I remember inserting this comic in my class paper comparing frequentist and bayesian interpretations of probability during my PhD. Aah, good times.
Missing: any sort of physicist who will tell them both that the forward model says that the sun won’t explode for a few billion years, and so far that model hasn’t been wrong.
Missing: David Hume
Minor correction: in a few billion years our sun will expand into its red giant death phase.
Also: our star can’t go nova by our understanding of astrophysics. If it actually can, then we might need to throw out a lot of astrophysics, including predictions on when our star will expand.
Also also: the odds of the dice giving double 6s is MUCH higher than our sun going nova at any point in time even if it could go nova and was overdue.
That last part is what the Bayesian scientist is wagering on, it’s not missing, as op suggested
Ah, gotcha. I tried learning Bayesian probability once and failed utterly. One of the only classes I just barely passed (stat was the other). My brain just barely computes it.

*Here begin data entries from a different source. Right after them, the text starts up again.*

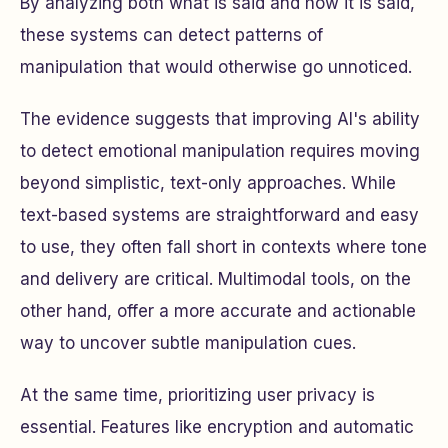
By analyzing both
what
is said and
how
it is said,
these systems can detect patterns of
manipulation that would otherwise go unnoticed.
The evidence suggests that improving AI's ability
to detect emotional manipulation requires moving
beyond simplistic, text-only approaches. While
text-based systems are straightforward and easy
to use, they often fall short in contexts where tone
and delivery are critical. Multimodal tools, on the
other hand, offer a more accurate and actionable
way to uncover subtle manipulation cues.
At the same time, prioritizing user privacy is
essential. Features like encryption and automatic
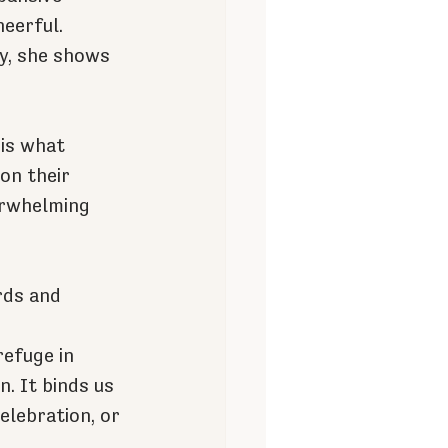
eerful. 
y, she shows 
is what 
on their 
erwhelming 
rds and 
efuge in 
. It binds us 
elebration, or 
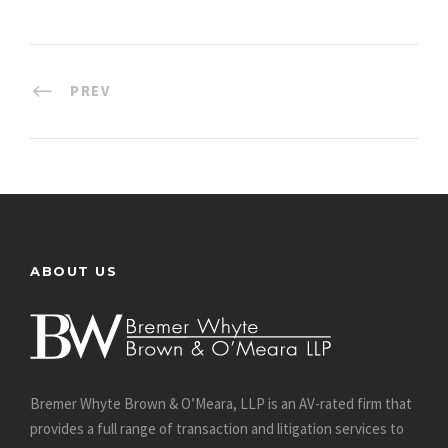
PREV
ABOUT US
Bremer Whyte Brown & O’Meara, LLP is an AV-rated firm that
provides a full range of transaction and litigation services to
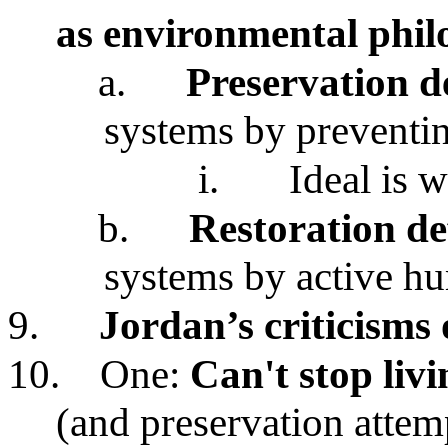
as environmental phil
a.
Preservation d
systems by preventi
i.
Ideal is 
b.
Restoration de
systems by active hu
9.
Jordan’s criticisms 
10.
One:
Can't stop liv
(and preservation attemp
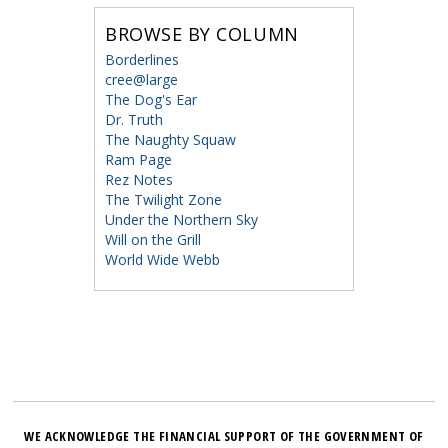
BROWSE BY COLUMN
Borderlines
cree@large
The Dog's Ear
Dr. Truth
The Naughty Squaw
Ram Page
Rez Notes
The Twilight Zone
Under the Northern Sky
Will on the Grill
World Wide Webb
WE ACKNOWLEDGE THE FINANCIAL SUPPORT OF THE GOVERNMENT OF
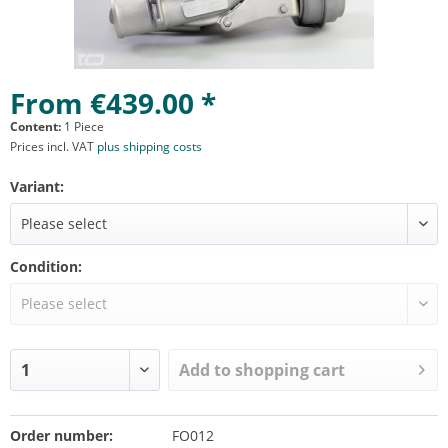
From €439.00 *
Content:
1 Piece
Prices incl. VAT
plus shipping costs
Variant:
Condition:
Add to
shopping cart
Order number:
FO012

The intuition is exactly your argument:
When the machine says yes it’s either because
(1) the sun went nova (vanishingly small chance) and machine rolled truth (prob 35/36) – the joint probability of this (the product) is near zero
OR
(2) sun didn’t go nova (prob of basically one) and machine rolled lie (prob 1/36) – joint prob near 1/36
Think of joint probability as the total likelihood. It is much more likely we are in scenario 2 because the total likelihood of that event (just under 1/36) is astronomically higher than the alternative (near zero)
I’m skipping stuff but hopefully my words make clear what they math doesn’t always
I think our sun can go nova. What it can’t do is supernova based on the Chandrashekhar limit
That is not missing, it’s the entire fucking point of the cartoon.
I don’t like this comic because the frequentist statistician is operating with an effective n=1. You’d ask the detector 1000 more times, and use those results to get your answer.
Take it as a commentary on publication bias.
sample size of 1 is usually fine. source: i surveyed 1 person
I understand some of these words
Brb, gotta go eat a crayon
There’s various technicalities of how and where Beyesian statistics apply to the world but I really interpreted it as meaning “if the world is ending then it doesn’t matter and if not then I’m up $50”. The Beyesian is just ruthlessly practical.
That is definitely not the joke. The joke is that the frequentist approach gives you a clearly nonsensical conclusion, because the prior probability of the sun exploding is extremely small.
Not only that, but there’s a higher chance of the detector lying than the Sun supernova-ing, so it’s probably a false positive. Yes I did just read some paragraphs from 3–4 Wikipedia articles.